(데이터셋에 수록된 항목)
------------------------------------------------------------

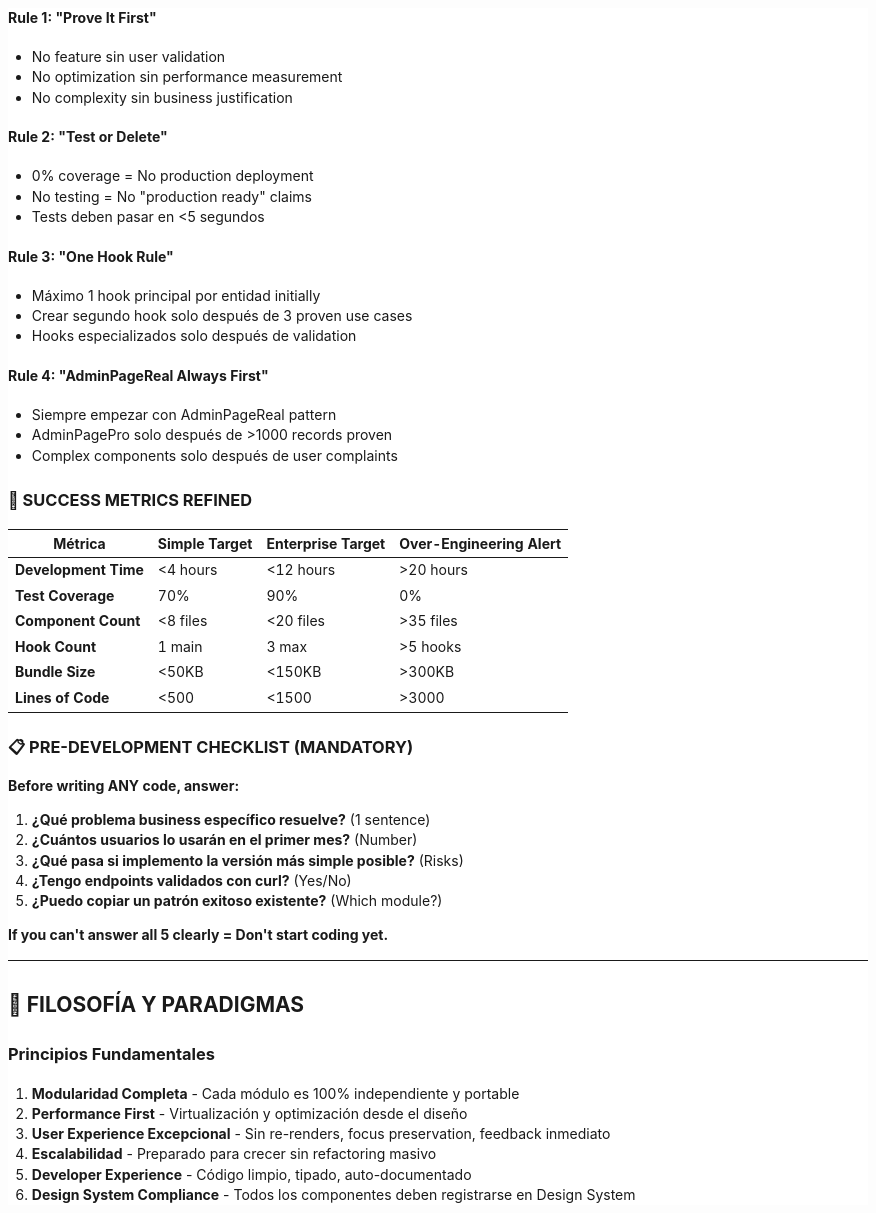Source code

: #### **Rule 1: "Prove It First"**
- No feature sin user validation
- No optimization sin performance measurement  
- No complexity sin business justification

#### **Rule 2: "Test or Delete"**
- 0% coverage = No production deployment
- No testing = No "production ready" claims
- Tests deben pasar en <5 segundos

#### **Rule 3: "One Hook Rule"**
- Máximo 1 hook principal por entidad initially
- Crear segundo hook solo después de 3 proven use cases
- Hooks especializados solo después de validation

#### **Rule 4: "AdminPageReal Always First"**
- Siempre empezar con AdminPageReal pattern
- AdminPagePro solo después de >1000 records proven
- Complex components solo después de user complaints

### **🎯 SUCCESS METRICS REFINED**

| Métrica | Simple Target | Enterprise Target | Over-Engineering Alert |
|---------|---------------|-------------------|------------------------|
| **Development Time** | <4 hours | <12 hours | >20 hours |
| **Test Coverage** | 70% | 90% | 0% |
| **Component Count** | <8 files | <20 files | >35 files |
| **Hook Count** | 1 main | 3 max | >5 hooks |
| **Bundle Size** | <50KB | <150KB | >300KB |
| **Lines of Code** | <500 | <1500 | >3000 |

### **📋 PRE-DEVELOPMENT CHECKLIST (MANDATORY)**

**Before writing ANY code, answer:**

1. **¿Qué problema business específico resuelve?** (1 sentence)
2. **¿Cuántos usuarios lo usarán en el primer mes?** (Number)
3. **¿Qué pasa si implemento la versión más simple posible?** (Risks)
4. **¿Tengo endpoints validados con curl?** (Yes/No)  
5. **¿Puedo copiar un patrón exitoso existente?** (Which module?)

**If you can't answer all 5 clearly = Don't start coding yet.**

---

## 🎯 **FILOSOFÍA Y PARADIGMAS**

### **Principios Fundamentales**
1. **Modularidad Completa** - Cada módulo es 100% independiente y portable
2. **Performance First** - Virtualización y optimización desde el diseño
3. **User Experience Excepcional** - Sin re-renders, focus preservation, feedback inmediato
4. **Escalabilidad** - Preparado para crecer sin refactoring masivo
5. **Developer Experience** - Código limpio, tipado, auto-documentado
6. **Design System Compliance** - Todos los componentes deben registrarse en Design System
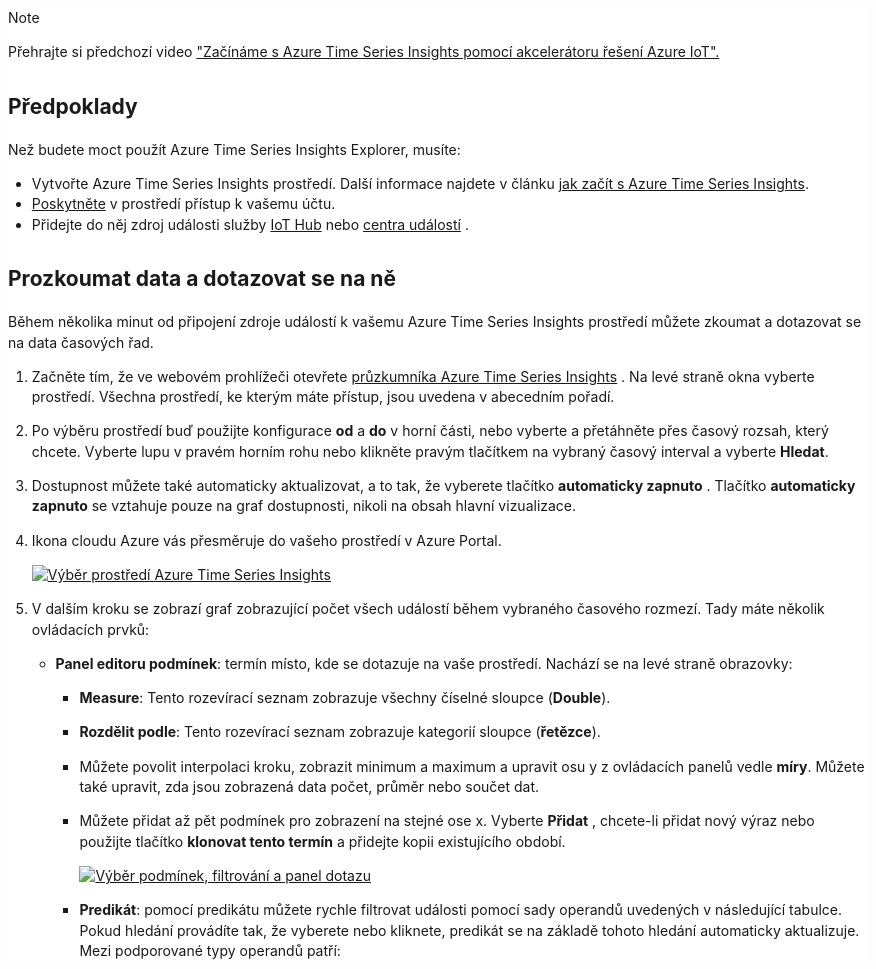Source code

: >[!NOTE]
>Přehrajte si předchozí video <a href="https://www.youtube.com/watch?v=6ehNf6AJkFo">"Začínáme s Azure Time Series Insights pomocí akcelerátoru řešení Azure IoT".</a>

## <a name="prerequisites"></a>Předpoklady

Než budete moct použít Azure Time Series Insights Explorer, musíte:

- Vytvořte Azure Time Series Insights prostředí. Další informace najdete v článku [jak začít s Azure Time Series Insights](./time-series-insights-get-started.md).
- [Poskytněte](./concepts-access-policies.md) v prostředí přístup k vašemu účtu.
- Přidejte do něj zdroj události služby [IoT Hub](./how-to-ingest-data-iot-hub.md) nebo [centra událostí](./how-to-ingest-data-event-hub.md) .

## <a name="explore-and-query-data"></a>Prozkoumat data a dotazovat se na ně

Během několika minut od připojení zdroje událostí k vašemu Azure Time Series Insights prostředí můžete zkoumat a dotazovat se na data časových řad.

1. Začněte tím, že ve webovém prohlížeči otevřete [průzkumníka Azure Time Series Insights](https://insights.timeseries.azure.com/) . Na levé straně okna vyberte prostředí. Všechna prostředí, ke kterým máte přístup, jsou uvedena v abecedním pořadí.

1. Po výběru prostředí buď použijte konfigurace **od** a **do** v horní části, nebo vyberte a přetáhněte přes časový rozsah, který chcete. Vyberte lupu v pravém horním rohu nebo klikněte pravým tlačítkem na vybraný časový interval a vyberte **Hledat**.

1. Dostupnost můžete také automaticky aktualizovat, a to tak, že vyberete tlačítko **automaticky zapnuto** . Tlačítko **automaticky zapnuto** se vztahuje pouze na graf dostupnosti, nikoli na obsah hlavní vizualizace.

1. Ikona cloudu Azure vás přesměruje do vašeho prostředí v Azure Portal.

   [![Výběr prostředí Azure Time Series Insights](media/time-series-insights-explorer/tsi-ga-explorer-environments.png)](media/time-series-insights-explorer/tsi-ga-explorer-environments.png#lightbox)

1. V dalším kroku se zobrazí graf zobrazující počet všech událostí během vybraného časového rozmezí. Tady máte několik ovládacích prvků:

    - **Panel editoru podmínek**: termín místo, kde se dotazuje na vaše prostředí. Nachází se na levé straně obrazovky:
      - **Measure**: Tento rozevírací seznam zobrazuje všechny číselné sloupce (**Double**).
      - **Rozdělit podle**: Tento rozevírací seznam zobrazuje kategorií sloupce (**řetězce**).
      - Můžete povolit interpolaci kroku, zobrazit minimum a maximum a upravit osu y z ovládacích panelů vedle **míry**. Můžete také upravit, zda jsou zobrazená data počet, průměr nebo součet dat.
      - Můžete přidat až pět podmínek pro zobrazení na stejné ose x. Vyberte **Přidat** , chcete-li přidat nový výraz nebo použijte tlačítko **klonovat tento termín** a přidejte kopii existujícího období.

        [![Výběr podmínek, filtrování a panel dotazu](media/time-series-insights-explorer/tsi-ga-explorer-add-or-clone.png)](media/time-series-insights-explorer/tsi-ga-explorer-add-or-clone.png#lightbox)

      - **Predikát**: pomocí predikátu můžete rychle filtrovat události pomocí sady operandů uvedených v následující tabulce. Pokud hledání provádíte tak, že vyberete nebo kliknete, predikát se na základě tohoto hledání automaticky aktualizuje. Mezi podporované typy operandů patří:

------------------------------------------------------------

과제 안내:
위 항목의 모든 줄을 한 글자도 바꾸지 말고 옮겨 쓰시오. 단, 그림은 답에 넣지 마시오.

결과:
Source code

: #### **Rule 1: "Prove It First"**
- No feature sin user validation
- No optimization sin performance measurement  
- No complexity sin business justification

#### **Rule 2: "Test or Delete"**
- 0% coverage = No production deployment
- No testing = No "production ready" claims
- Tests deben pasar en <5 segundos

#### **Rule 3: "One Hook Rule"**
- Máximo 1 hook principal por entidad initially
- Crear segundo hook solo después de 3 proven use cases
- Hooks especializados solo después de validation

#### **Rule 4: "AdminPageReal Always First"**
- Siempre empezar con AdminPageReal pattern
- AdminPagePro solo después de >1000 records proven
- Complex components solo después de user complaints

### **🎯 SUCCESS METRICS REFINED**

| Métrica | Simple Target | Enterprise Target | Over-Engineering Alert |
|---------|---------------|-------------------|------------------------|
| **Development Time** | <4 hours | <12 hours | >20 hours |
| **Test Coverage** | 70% | 90% | 0% |
| **Component Count** | <8 files | <20 files | >35 files |
| **Hook Count** | 1 main | 3 max | >5 hooks |
| **Bundle Size** | <50KB | <150KB | >300KB |
| **Lines of Code** | <500 | <1500 | >3000 |

### **📋 PRE-DEVELOPMENT CHECKLIST (MANDATORY)**

**Before writing ANY code, answer:**

1. **¿Qué problema business específico resuelve?** (1 sentence)
2. **¿Cuántos usuarios lo usarán en el primer mes?** (Number)
3. **¿Qué pasa si implemento la versión más simple posible?** (Risks)
4. **¿Tengo endpoints validados con curl?** (Yes/No)  
5. **¿Puedo copiar un patrón exitoso existente?** (Which module?)

**If you can't answer all 5 clearly = Don't start coding yet.**

---

## 🎯 **FILOSOFÍA Y PARADIGMAS**

### **Principios Fundamentales**
1. **Modularidad Completa** - Cada módulo es 100% independiente y portable
2. **Performance First** - Virtualización y optimización desde el diseño
3. **User Experience Excepcional** - Sin re-renders, focus preservation, feedback inmediato
4. **Escalabilidad** - Preparado para crecer sin refactoring masivo
5. **Developer Experience** - Código limpio, tipado, auto-documentado
6. **Design System Compliance** - Todos los componentes deben registrarse en Design System
Source code

: >[!NOTE]
>Přehrajte si předchozí video <a href="https://www.youtube.com/watch?v=6ehNf6AJkFo">"Začínáme s Azure Time Series Insights pomocí akcelerátoru řešení Azure IoT".</a>

## <a name="prerequisites"></a>Předpoklady

Než budete moct použít Azure Time Series Insights Explorer, musíte:

- Vytvořte Azure Time Series Insights prostředí. Další informace najdete v článku [jak začít s Azure Time Series Insights](./time-series-insights-get-started.md).
- [Poskytněte](./concepts-access-policies.md) v prostředí přístup k vašemu účtu.
- Přidejte do něj zdroj události služby [IoT Hub](./how-to-ingest-data-iot-hub.md) nebo [centra událostí](./how-to-ingest-data-event-hub.md) .

## <a name="explore-and-query-data"></a>Prozkoumat data a dotazovat se na ně

Během několika minut od připojení zdroje událostí k vašemu Azure Time Series Insights prostředí můžete zkoumat a dotazovat se na data časových řad.

1. Začněte tím, že ve webovém prohlížeči otevřete [průzkumníka Azure Time Series Insights](https://insights.timeseries.azure.com/) . Na levé straně okna vyberte prostředí. Všechna prostředí, ke kterým máte přístup, jsou uvedena v abecedním pořadí.

1. Po výběru prostředí buď použijte konfigurace **od** a **do** v horní části, nebo vyberte a přetáhněte přes časový rozsah, který chcete. Vyberte lupu v pravém horním rohu nebo klikněte pravým tlačítkem na vybraný časový interval a vyberte **Hledat**.

1. Dostupnost můžete také automaticky aktualizovat, a to tak, že vyberete tlačítko **automaticky zapnuto** . Tlačítko **automaticky zapnuto** se vztahuje pouze na graf dostupnosti, nikoli na obsah hlavní vizualizace.

1. Ikona cloudu Azure vás přesměruje do vašeho prostředí v Azure Portal.

   [![Výběr prostředí Azure Time Series Insights](media/time-series-insights-explorer/tsi-ga-explorer-environments.png)](media/time-series-insights-explorer/tsi-ga-explorer-environments.png#lightbox)

1. V dalším kroku se zobrazí graf zobrazující počet všech událostí během vybraného časového rozmezí. Tady máte několik ovládacích prvků:

    - **Panel editoru podmínek**: termín místo, kde se dotazuje na vaše prostředí. Nachází se na levé straně obrazovky:
      - **Measure**: Tento rozevírací seznam zobrazuje všechny číselné sloupce (**Double**).
      - **Rozdělit podle**: Tento rozevírací seznam zobrazuje kategorií sloupce (**řetězce**).
      - Můžete povolit interpolaci kroku, zobrazit minimum a maximum a upravit osu y z ovládacích panelů vedle **míry**. Můžete také upravit, zda jsou zobrazená data počet, průměr nebo součet dat.
      - Můžete přidat až pět podmínek pro zobrazení na stejné ose x. Vyberte **Přidat** , chcete-li přidat nový výraz nebo použijte tlačítko **klonovat tento termín** a přidejte kopii existujícího období.

        [![Výběr podmínek, filtrování a panel dotazu](media/time-series-insights-explorer/tsi-ga-explorer-add-or-clone.png)](media/time-series-insights-explorer/tsi-ga-explorer-add-or-clone.png#lightbox)

      - **Predikát**: pomocí predikátu můžete rychle filtrovat události pomocí sady operandů uvedených v následující tabulce. Pokud hledání provádíte tak, že vyberete nebo kliknete, predikát se na základě tohoto hledání automaticky aktualizuje. Mezi podporované typy operandů patří:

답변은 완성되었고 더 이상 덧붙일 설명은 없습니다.